What excites me is what AI can do for the clinician and for our healthcare system. It can surface patterns in patient data that a human mind can’t process at scale. It can reduce the burden that’s burning out our workforce. It can flag risk earlier, close gaps in care faster, and give providers more time to do the thing that no algorithm will ever replicate — being present with another human being in a moment of vulnerability.

But here’s what I’ve learned from years of being in the clinical setting: technology doesn’t make health care. People do. AI is only as good as the clinical judgment guiding how it’s used, what it’s measuring, and whose outcomes it’s optimizing for.


QUESTION 06

What healthcare trend are you least optimistic about? Why?

Running lean for financial gain. And I want to be clear about why — because this isn’t an abstract concern for me. I’ve seen what it looks like at the bedside.

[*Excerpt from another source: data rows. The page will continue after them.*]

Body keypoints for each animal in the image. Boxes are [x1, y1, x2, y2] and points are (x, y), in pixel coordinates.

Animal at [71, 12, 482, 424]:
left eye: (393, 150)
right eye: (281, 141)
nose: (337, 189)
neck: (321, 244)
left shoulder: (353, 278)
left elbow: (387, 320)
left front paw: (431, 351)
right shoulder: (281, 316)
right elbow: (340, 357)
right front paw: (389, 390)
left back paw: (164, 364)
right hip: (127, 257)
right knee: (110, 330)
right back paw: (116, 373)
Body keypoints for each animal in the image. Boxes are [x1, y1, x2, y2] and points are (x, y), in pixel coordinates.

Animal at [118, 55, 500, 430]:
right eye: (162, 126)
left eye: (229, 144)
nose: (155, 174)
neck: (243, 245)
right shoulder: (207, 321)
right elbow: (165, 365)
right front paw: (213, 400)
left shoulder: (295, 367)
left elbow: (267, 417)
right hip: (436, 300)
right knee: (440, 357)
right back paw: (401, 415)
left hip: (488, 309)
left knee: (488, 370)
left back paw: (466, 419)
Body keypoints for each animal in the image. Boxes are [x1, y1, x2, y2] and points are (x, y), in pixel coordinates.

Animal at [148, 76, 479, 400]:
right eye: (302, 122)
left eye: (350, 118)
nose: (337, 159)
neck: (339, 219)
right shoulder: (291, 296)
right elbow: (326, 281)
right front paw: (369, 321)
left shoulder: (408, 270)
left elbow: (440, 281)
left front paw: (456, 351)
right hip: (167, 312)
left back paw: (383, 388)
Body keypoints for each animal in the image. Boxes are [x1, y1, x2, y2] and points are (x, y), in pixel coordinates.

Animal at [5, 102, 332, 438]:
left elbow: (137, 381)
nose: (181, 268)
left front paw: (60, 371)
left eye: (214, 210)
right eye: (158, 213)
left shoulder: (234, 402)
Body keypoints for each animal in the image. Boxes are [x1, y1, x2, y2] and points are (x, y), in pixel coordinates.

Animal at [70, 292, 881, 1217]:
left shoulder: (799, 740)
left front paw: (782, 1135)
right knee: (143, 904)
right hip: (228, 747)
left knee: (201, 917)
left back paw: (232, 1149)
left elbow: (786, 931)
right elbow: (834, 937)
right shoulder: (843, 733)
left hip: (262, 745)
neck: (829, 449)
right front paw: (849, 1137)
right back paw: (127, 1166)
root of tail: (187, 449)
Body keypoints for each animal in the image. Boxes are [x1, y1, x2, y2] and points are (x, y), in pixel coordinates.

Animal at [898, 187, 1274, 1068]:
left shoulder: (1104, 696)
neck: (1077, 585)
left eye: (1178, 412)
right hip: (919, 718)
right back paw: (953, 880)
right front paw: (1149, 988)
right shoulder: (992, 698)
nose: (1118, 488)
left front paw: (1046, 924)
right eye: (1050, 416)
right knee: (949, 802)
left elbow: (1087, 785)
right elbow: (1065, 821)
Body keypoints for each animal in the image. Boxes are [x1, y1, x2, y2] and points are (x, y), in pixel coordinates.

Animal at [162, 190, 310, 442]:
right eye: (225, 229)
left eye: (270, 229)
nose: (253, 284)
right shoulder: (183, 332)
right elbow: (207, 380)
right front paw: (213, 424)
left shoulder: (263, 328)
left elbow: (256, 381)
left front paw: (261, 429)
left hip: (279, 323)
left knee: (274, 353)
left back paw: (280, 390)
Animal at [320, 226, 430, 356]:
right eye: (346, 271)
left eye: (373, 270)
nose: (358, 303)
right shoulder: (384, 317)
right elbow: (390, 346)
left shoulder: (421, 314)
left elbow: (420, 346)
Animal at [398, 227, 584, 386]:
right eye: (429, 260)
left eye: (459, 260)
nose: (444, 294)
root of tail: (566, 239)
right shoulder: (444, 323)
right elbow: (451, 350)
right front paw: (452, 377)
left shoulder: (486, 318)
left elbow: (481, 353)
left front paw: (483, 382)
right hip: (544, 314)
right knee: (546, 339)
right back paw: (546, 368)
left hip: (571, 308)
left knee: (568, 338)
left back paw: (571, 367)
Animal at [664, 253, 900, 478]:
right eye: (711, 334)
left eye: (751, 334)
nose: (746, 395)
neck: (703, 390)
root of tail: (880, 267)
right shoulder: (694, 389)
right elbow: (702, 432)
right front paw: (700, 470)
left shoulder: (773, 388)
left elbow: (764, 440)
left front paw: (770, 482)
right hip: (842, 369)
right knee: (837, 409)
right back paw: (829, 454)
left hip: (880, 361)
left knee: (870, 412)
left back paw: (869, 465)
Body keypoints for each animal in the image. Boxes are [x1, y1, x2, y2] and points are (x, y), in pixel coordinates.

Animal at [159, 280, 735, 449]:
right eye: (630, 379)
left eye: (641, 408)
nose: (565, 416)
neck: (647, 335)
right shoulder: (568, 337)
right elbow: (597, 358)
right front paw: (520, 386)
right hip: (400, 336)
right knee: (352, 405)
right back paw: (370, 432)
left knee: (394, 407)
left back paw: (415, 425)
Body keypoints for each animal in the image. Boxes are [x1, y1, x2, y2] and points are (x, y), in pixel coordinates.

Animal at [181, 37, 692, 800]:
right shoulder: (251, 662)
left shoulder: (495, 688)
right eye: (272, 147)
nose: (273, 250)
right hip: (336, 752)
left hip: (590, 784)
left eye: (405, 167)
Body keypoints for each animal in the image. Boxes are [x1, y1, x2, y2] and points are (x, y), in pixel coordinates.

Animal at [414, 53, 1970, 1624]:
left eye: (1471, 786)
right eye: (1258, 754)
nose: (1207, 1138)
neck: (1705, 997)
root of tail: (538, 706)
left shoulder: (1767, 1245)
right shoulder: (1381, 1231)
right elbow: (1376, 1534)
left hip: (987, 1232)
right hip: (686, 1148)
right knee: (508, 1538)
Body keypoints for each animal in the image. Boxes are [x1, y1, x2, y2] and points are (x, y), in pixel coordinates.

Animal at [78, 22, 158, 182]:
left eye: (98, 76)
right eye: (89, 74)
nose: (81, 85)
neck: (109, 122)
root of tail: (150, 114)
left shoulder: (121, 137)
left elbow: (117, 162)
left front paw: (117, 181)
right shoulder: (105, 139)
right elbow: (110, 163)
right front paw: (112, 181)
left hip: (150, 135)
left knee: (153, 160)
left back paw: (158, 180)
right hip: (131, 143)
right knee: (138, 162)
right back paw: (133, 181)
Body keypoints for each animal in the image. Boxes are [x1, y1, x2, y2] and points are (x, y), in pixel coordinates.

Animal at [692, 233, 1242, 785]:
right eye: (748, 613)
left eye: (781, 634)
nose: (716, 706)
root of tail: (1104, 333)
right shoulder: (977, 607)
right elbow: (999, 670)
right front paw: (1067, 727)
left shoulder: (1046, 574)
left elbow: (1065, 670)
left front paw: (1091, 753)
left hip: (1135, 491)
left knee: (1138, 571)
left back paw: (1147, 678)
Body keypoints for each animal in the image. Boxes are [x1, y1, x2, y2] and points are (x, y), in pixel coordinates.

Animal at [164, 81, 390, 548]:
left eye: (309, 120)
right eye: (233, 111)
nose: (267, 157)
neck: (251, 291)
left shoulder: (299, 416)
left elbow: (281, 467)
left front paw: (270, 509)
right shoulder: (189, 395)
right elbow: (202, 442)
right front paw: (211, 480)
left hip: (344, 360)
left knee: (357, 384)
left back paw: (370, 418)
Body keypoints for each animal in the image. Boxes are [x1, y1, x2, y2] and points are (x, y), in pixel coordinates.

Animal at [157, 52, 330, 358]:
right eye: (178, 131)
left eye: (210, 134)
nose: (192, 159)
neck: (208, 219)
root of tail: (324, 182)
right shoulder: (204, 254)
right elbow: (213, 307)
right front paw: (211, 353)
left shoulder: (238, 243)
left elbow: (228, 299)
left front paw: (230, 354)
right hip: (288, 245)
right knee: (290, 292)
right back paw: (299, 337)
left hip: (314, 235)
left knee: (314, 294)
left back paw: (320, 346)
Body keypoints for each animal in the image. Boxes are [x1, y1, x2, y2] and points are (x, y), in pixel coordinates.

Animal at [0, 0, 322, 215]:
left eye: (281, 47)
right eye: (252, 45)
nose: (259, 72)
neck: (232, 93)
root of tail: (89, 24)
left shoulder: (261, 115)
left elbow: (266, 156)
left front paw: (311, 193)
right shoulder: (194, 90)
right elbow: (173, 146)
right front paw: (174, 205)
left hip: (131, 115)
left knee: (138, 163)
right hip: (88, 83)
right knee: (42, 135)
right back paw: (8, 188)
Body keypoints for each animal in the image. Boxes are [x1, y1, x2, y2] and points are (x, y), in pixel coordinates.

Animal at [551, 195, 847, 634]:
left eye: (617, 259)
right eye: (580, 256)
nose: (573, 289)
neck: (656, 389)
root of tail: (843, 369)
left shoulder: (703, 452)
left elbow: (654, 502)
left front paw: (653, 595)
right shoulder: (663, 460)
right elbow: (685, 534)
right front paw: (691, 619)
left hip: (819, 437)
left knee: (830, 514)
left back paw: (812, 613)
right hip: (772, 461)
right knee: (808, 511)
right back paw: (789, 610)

When health systems make financial cuts, that cut hits staffing ratios, reduces resources, and strips away what is considered non-essential infrastructure in pursuit of margin. The consequences don’t stay in the boardroom — they travel directly to the patient. To the person who waited too long. To the patient who fell through the cracks. To the family who didn’t get the explanation they needed. To the nurse who had to choose which of their six patients needed her most in a moment when all six did.

The cruel irony is that running lean often costs more in the long run. Preventable readmissions. Longer lengths of stay. Workforce burnout and turnover. Adverse events that generate liability. The short-term financial logic often undermines the outcomes that determine long-term sustainability.

What concerns me most is when financial decisions are made without clinical voices at the table. When the people designing the cuts have never stood at a bedside and felt the weight of what those cuts actually mean in practice.

I’ve dedicated my career to ensuring that the clinical perspective isn’t an afterthought in those conversations — that quality and outcomes have a seat at the table when these strategies are being considered.


QUESTION 07

Tell us one new or old health tech product or platform that's made your life easier, and why?

How much time do we have? I say that genuinely — because the honest answer is that this question may date me a bit. From Vocera and VoLTE to Epic Canto, continuous glucose monitoring, the Neulasta OnPro, the Apple Watch, and yes — even Claude. The list is long and it keeps growing.

But here’s the thread that connects all of them, and why they’ve mattered to me:

Nurses only have two hands. Not four. And in clinical practice, the difference between a good outcome and a bad one can come down to seconds — to whether you could reach a physician during a crisis, chart a critical change in real time, or free a patient from a process that was consuming their day.

Vocera and VoLTE gave me my voice when my hands were occupied — literally. Voice activation meant I could locate a teammate or escalate a concern without leaving a patient’s side. That’s not convenience. That’s safety.

Wrist-worn technology meant I could monitor, communicate, and respond without breaking the flow of care. Handheld charting meant documentation happened in the moment, not an hour later from memory — which means it was accurate, and accuracy in clinical documentation saves lives.

Continuous glucose monitoring changed what was possible for patients managing complex conditions — it gave them data, autonomy, and time back in their day to spend on living rather than managing disease.

The Neulasta OnPro meant a cancer patient didn’t have to make an extra trip back to an infusion center or clinic the day after chemotherapy. One less burden during the hardest season of their life.

What all of these have in common is that they gave time back — to clinicians, to patients, to families. And time in healthcare isn’t just efficiency. It’s dignity. It’s presence.

That’s the standard I apply to every technology I evaluate in my work today, whether for personal practice or as professional recommendations. Not — is this innovative? But — does this give someone their time back? Does it make the clinician more human, or less? Does it serve the patient, or just the system? The tools that pass that test are the ones worth investing in.